The Outcomes API is the most immediately useful for production systems. Instead of polling for results, you register a webhook endpoint and receive a callback when the agent completes its task. This simplifies orchestration significantly for long-running jobs.

from fastapi import FastAPI, Request
 
app = FastAPI()
 
@app.post("/agent-webhook")
async def receive_outcome(request: Request):
    payload = await request.json()
 
    agent_id = payload["agent_id"]
    status = payload["status"]  # "completed" | "failed" | "cancelled"
 
    if status == "completed":
        result = payload.get("result")
        await store_result(agent_id, result)
    elif status == "failed":
        error = payload.get("error")
        await handle_failure(agent_id, error)
 
    return {"ok": True}

Designing for Automatic Cleanup

If you're using or planning to use Dreaming, a few patterns help it work well:

Tag entries by importance.
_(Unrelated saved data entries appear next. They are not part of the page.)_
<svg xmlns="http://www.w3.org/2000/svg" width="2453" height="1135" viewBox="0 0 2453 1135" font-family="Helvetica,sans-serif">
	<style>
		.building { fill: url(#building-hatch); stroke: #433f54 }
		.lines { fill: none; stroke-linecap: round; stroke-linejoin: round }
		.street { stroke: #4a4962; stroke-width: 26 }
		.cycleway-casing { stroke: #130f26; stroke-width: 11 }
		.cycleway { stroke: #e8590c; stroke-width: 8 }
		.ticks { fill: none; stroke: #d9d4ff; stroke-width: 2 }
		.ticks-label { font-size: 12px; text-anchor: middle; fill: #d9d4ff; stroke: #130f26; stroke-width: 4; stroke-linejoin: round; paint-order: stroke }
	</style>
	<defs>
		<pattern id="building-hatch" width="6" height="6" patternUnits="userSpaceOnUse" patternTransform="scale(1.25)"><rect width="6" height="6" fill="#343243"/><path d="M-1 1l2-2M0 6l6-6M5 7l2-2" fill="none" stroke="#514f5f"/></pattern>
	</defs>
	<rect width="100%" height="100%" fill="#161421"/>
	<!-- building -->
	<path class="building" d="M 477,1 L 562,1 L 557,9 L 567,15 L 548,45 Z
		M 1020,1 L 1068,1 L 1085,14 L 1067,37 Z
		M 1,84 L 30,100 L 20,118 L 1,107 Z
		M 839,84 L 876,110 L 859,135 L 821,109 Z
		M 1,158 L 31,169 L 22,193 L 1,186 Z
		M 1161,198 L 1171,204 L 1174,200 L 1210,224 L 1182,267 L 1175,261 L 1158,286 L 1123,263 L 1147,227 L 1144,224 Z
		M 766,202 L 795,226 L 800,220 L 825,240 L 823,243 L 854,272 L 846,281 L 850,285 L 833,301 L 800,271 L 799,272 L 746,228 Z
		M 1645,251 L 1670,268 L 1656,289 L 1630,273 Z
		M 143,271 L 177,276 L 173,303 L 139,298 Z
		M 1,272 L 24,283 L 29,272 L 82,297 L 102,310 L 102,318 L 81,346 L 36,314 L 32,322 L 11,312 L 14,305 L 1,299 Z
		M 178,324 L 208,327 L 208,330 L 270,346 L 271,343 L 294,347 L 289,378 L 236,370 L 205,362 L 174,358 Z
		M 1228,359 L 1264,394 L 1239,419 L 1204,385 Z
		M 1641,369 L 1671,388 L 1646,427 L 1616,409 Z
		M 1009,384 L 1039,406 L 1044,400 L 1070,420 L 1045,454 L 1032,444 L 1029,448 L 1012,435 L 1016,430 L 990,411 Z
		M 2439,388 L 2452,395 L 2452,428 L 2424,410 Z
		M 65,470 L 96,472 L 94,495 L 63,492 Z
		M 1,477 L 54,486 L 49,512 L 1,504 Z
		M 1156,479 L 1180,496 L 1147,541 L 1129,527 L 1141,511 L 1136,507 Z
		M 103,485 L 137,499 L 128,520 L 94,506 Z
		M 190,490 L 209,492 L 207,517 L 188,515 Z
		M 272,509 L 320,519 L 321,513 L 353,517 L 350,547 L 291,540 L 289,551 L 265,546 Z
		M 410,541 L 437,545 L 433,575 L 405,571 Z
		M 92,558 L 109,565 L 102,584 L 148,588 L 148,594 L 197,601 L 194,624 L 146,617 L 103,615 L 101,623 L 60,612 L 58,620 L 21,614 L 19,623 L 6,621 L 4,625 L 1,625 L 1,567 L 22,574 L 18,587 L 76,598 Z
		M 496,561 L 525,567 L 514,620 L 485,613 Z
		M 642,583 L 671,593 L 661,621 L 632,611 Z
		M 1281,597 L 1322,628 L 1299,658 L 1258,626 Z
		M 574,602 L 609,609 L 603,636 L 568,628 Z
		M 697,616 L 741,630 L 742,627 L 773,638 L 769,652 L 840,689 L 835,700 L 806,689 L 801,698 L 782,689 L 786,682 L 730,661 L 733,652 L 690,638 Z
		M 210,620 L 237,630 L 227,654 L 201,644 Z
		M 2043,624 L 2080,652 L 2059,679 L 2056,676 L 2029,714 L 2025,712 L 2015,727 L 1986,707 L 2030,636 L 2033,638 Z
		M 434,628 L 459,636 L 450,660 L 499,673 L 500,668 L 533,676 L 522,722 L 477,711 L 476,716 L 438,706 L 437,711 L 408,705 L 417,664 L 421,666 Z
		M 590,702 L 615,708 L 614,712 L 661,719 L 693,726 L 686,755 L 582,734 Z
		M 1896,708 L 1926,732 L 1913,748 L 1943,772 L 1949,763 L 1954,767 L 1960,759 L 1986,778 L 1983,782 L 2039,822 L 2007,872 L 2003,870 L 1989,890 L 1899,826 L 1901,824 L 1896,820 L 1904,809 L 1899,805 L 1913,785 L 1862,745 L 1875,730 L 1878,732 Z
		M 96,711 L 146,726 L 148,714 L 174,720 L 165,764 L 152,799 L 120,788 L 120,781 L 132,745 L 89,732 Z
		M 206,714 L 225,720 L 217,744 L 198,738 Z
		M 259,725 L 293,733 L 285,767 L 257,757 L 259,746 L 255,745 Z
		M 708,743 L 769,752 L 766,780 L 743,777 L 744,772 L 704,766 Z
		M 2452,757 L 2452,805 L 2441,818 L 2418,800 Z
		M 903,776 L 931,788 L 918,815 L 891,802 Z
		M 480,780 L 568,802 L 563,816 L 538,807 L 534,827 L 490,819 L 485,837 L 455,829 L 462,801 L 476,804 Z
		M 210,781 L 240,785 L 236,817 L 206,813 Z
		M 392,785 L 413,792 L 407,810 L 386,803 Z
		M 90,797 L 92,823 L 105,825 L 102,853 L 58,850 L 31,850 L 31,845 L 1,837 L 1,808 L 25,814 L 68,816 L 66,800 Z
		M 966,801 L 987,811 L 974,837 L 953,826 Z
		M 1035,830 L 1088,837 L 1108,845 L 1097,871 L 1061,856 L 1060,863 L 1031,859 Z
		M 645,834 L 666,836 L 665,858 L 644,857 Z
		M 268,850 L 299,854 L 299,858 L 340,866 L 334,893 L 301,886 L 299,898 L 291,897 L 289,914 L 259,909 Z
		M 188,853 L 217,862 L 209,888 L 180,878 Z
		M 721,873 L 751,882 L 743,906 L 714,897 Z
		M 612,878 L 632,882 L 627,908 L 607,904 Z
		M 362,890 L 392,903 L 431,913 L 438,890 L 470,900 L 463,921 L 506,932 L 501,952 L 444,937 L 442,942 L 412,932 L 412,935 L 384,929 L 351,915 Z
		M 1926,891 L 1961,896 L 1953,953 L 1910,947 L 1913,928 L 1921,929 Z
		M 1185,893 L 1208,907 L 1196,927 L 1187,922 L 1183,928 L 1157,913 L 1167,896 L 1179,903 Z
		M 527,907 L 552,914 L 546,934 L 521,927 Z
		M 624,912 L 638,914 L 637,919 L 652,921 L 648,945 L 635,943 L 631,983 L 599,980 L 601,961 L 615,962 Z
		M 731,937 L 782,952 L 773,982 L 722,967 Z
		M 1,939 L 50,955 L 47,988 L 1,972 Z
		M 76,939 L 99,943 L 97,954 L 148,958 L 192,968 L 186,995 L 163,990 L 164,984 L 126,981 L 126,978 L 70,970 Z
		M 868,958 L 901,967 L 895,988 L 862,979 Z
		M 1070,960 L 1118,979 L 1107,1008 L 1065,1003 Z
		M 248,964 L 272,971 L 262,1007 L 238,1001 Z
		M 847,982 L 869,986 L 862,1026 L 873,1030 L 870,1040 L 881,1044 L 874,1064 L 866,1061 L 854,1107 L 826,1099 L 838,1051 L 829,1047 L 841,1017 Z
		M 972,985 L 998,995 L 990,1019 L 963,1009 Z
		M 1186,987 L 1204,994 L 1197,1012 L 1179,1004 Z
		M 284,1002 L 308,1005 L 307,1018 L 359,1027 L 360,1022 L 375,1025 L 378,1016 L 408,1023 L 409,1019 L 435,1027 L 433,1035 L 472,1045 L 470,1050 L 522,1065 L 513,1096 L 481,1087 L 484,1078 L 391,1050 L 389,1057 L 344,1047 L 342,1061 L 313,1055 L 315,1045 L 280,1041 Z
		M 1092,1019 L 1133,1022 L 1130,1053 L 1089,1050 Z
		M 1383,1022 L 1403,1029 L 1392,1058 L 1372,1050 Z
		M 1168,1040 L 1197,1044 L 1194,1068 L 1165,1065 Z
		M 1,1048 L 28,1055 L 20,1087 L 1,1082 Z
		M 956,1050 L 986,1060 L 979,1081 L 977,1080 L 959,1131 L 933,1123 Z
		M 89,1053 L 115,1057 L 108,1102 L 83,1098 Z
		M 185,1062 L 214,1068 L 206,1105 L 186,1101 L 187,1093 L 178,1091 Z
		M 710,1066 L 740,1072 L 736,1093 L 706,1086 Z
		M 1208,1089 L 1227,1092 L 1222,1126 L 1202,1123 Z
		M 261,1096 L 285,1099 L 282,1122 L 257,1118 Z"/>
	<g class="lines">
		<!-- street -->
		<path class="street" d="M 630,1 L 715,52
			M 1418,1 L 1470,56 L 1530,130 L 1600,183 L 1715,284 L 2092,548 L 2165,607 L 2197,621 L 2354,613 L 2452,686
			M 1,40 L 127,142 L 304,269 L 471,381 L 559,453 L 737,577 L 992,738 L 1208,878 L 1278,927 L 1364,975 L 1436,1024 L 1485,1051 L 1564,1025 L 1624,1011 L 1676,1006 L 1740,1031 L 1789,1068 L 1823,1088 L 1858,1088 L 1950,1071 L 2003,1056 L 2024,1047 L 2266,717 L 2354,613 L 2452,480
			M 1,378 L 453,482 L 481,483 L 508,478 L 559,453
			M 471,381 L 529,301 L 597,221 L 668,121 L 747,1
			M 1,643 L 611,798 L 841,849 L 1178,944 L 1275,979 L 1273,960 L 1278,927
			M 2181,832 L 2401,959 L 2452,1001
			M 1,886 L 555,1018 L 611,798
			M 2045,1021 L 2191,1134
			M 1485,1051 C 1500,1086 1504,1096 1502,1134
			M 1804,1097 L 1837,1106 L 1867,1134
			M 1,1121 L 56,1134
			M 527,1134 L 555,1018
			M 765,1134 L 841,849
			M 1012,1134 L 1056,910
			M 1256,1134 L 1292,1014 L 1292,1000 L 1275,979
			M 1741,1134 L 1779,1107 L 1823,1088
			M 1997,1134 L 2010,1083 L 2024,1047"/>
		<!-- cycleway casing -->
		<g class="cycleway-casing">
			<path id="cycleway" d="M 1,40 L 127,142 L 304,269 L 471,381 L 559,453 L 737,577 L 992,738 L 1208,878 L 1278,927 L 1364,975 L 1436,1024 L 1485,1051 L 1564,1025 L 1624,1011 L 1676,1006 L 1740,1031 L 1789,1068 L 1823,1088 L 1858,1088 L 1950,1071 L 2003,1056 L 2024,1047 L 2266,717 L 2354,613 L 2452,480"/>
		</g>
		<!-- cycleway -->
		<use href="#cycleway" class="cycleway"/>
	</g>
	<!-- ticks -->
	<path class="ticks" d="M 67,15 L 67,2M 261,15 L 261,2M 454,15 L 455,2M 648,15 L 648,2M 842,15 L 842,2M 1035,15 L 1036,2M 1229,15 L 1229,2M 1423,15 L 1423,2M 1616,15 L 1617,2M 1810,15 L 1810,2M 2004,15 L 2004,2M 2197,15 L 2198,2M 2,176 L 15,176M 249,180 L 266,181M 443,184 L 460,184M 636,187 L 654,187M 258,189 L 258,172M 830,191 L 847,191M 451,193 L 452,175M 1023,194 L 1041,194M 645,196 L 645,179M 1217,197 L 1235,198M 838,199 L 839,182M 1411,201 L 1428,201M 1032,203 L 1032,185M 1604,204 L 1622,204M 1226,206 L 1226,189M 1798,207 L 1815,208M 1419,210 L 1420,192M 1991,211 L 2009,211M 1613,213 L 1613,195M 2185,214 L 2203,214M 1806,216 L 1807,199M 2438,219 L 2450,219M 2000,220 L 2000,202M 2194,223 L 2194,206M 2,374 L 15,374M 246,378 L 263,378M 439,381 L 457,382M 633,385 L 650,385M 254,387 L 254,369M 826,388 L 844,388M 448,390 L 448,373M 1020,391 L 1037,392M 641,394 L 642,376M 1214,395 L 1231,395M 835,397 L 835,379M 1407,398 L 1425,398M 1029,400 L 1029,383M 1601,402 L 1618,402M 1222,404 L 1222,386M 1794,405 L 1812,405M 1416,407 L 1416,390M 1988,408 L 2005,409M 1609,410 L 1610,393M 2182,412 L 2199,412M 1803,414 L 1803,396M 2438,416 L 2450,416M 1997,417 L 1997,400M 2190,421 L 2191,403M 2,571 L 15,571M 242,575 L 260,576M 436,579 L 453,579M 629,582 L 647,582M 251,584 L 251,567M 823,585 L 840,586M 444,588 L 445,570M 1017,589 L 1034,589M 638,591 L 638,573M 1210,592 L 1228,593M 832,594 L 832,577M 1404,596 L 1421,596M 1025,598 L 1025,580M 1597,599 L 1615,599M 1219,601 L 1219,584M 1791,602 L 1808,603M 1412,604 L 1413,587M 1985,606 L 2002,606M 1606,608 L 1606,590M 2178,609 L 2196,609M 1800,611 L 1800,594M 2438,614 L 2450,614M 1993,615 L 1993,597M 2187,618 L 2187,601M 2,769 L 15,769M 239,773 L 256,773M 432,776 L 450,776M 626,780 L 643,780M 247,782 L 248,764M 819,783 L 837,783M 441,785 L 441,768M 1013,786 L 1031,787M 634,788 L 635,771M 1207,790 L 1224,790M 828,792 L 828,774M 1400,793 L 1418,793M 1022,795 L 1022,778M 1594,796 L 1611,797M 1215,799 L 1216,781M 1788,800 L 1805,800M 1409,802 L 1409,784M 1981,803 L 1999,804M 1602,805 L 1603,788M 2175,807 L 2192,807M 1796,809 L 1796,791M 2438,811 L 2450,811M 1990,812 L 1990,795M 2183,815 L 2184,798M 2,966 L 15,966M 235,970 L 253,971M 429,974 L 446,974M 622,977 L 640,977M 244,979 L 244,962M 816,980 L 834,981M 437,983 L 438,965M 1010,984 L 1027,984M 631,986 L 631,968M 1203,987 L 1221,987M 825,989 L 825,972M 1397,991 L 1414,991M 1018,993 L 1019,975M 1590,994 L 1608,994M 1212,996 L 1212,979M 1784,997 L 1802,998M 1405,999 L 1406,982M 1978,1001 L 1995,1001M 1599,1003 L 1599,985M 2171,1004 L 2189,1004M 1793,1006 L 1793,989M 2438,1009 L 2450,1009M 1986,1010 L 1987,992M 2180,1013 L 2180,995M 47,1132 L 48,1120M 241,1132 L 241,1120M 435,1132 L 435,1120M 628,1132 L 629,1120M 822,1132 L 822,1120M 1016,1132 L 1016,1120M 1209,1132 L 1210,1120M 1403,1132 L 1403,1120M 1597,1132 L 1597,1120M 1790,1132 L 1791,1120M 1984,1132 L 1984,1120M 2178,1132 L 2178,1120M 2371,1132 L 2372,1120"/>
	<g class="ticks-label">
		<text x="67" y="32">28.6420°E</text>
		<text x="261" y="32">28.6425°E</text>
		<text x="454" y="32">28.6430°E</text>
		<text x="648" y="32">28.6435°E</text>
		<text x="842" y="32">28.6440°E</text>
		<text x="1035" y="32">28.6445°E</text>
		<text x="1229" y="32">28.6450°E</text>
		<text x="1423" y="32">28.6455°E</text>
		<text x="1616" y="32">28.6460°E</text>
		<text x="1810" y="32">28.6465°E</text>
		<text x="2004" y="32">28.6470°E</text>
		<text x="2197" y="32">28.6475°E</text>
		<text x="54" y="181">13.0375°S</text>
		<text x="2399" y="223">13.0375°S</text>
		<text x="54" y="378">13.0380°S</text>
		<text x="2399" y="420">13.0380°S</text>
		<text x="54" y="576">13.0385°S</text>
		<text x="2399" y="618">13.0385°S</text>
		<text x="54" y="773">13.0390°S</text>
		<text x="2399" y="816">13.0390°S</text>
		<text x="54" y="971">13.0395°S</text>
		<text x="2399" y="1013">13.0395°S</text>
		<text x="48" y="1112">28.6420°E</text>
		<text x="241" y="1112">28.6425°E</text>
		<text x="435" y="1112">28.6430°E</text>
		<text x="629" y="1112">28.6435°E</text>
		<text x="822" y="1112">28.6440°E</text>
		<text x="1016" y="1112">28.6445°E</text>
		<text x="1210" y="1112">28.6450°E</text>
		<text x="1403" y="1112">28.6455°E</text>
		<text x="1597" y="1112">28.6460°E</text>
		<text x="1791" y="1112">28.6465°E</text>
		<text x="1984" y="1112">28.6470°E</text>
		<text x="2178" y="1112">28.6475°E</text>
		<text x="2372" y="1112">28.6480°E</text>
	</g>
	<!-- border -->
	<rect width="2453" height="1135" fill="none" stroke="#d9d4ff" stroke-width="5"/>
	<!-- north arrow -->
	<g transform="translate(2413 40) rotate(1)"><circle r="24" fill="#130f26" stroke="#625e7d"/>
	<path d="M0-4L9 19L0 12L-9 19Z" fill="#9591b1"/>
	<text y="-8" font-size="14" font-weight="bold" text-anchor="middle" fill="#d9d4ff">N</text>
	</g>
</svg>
If you can mark certain entries as critical (regulatory requirements, user preferences that took effort to capture), you reduce the risk of cleanup removing something that matters.

Don't store ephemeral data. Intermediate results from a single session don't need to persist. Only write to long-term memory what would genuinely be useful in future sessions.

from dataclasses import dataclass
from datetime import datetime
from enum import Enum
 
class MemoryTier(Enum):
    PERSISTENT = "persistent"   # User preferences, critical context
    STANDARD = "standard"       # Learned facts, typical notes
    EPHEMERAL = "ephemeral"     # Session-specific, safe to drop
 
@dataclass
class MemoryEntry:
    content: str
    tier: MemoryTier
    created_at: datetime
    tags: list[str]
 
# Only PERSISTENT and STANDARD entries are worth writing to long-term storage
def should_persist(entry: MemoryEntry) -> bool:
    return entry.tier != MemoryTier.EPHEMERAL

Keep memory granular. One fact per entry is easier to merge and evaluate for staleness than a large blob of mixed information.

Our Take

The cost of maintaining agent memory is easy to underestimate. As agents run longer, memory management tends to become the hidden operational work that nobody accounted for at design time. Dreaming addresses a real problem.

That said, the details of how it judges staleness aren't fully documented yet. For business-critical agents — anything making decisions about client data, financial logic, or compliance workflows — we'd recommend auditing memory stores regularly even with Dreaming active. Automated cleanup is useful, but the judgment of what's still relevant often requires human context that the agent doesn't have.